In the randomized trials of the Absorb stent (Absorb Japan, Absorb China, Absorb III) more potent new generation P2Y12 inhibitors (ticagrelor, prasugrel) were used in a rate of 24% and 21% [22]. Approximately, more than half of the patients in both groups were given newer P2Y12 inhibitors, but early and late thrombotic events still occurred in the eBVS group beside very high PSP adherence.

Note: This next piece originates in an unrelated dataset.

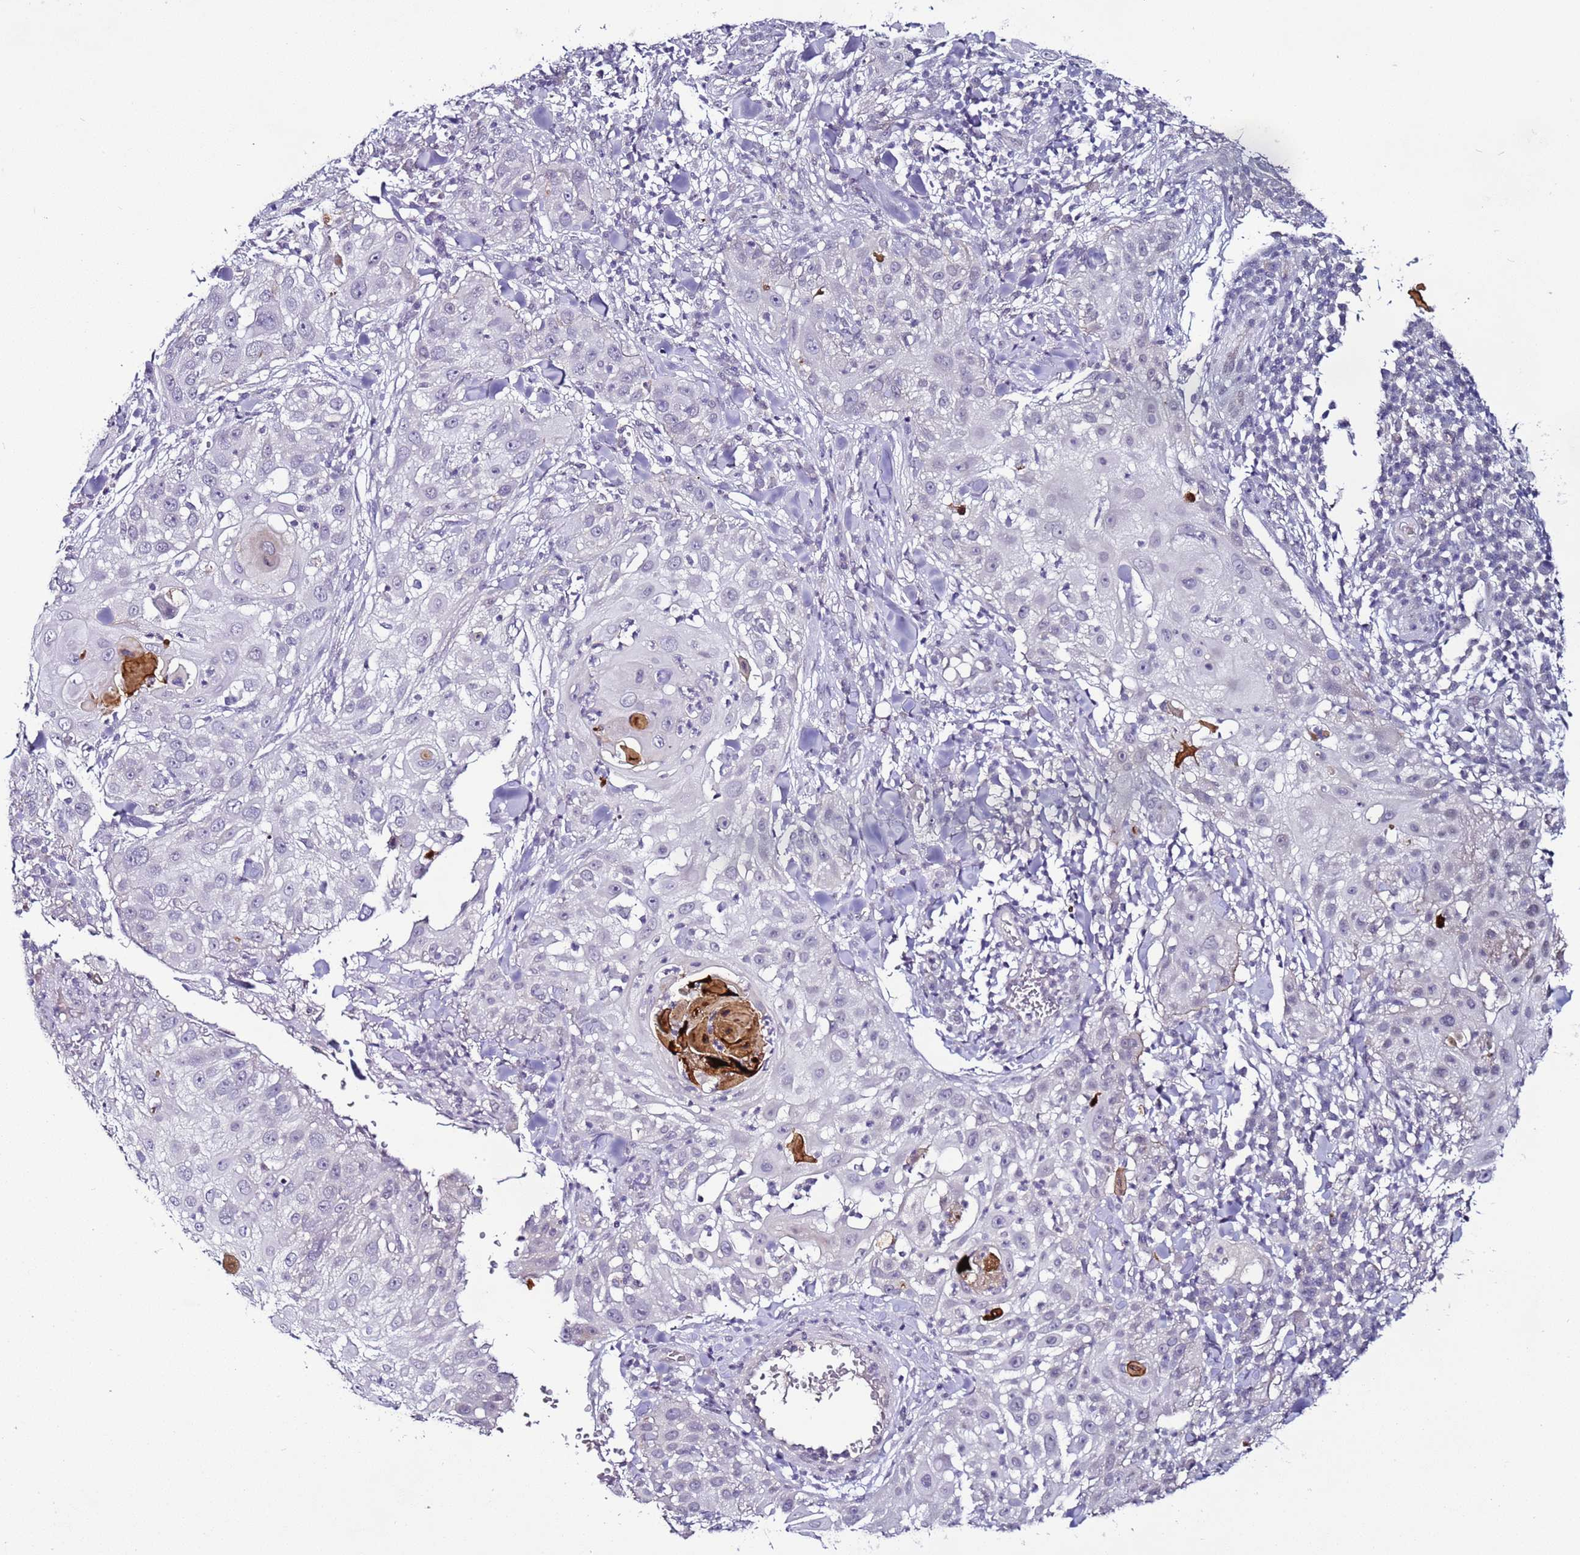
{"staining": {"intensity": "negative", "quantity": "none", "location": "none"}, "tissue": "skin cancer", "cell_type": "Tumor cells", "image_type": "cancer", "snomed": [{"axis": "morphology", "description": "Squamous cell carcinoma, NOS"}, {"axis": "topography", "description": "Skin"}], "caption": "Immunohistochemistry of skin cancer (squamous cell carcinoma) demonstrates no positivity in tumor cells.", "gene": "PSMA7", "patient": {"sex": "female", "age": 44}}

The most relevant limitation of our study is the non-randomized nature, instead being a single center registry. Because of the small sample size, it is likely that it was not able to detect small differences between groups. So caution should be exercised in reaching definite conclusions. Lack of intravascular imaging guidance and systematic angiographic follow-up are other limitations of our study. Similarly, intravascular imaging was used in the minority of the patients in BVS trials [23]. Adequately powered randomized trials are needed to determine whether imaging guidance could reduce adverse events. No criteria were pre-defined to decide whether to implant either an nBVS or an eBVS, and thus selection bias cannot be ruled out. Both groups were treated in slightly different time periods, so the results might be biased by the operator experience and adoption of a better PSP implantation protocol. Nevertheless, our findings were obtained in a high-volume center, in which the operators paid meticulous attention to lesion preparation, BVS sizing, and post-dilatation. There was a difference in the loss at follow-up between groups, resulting in unequal duration of exposure to the risk of events. However, we sought to address this limitation by using Kaplan-Meier methods.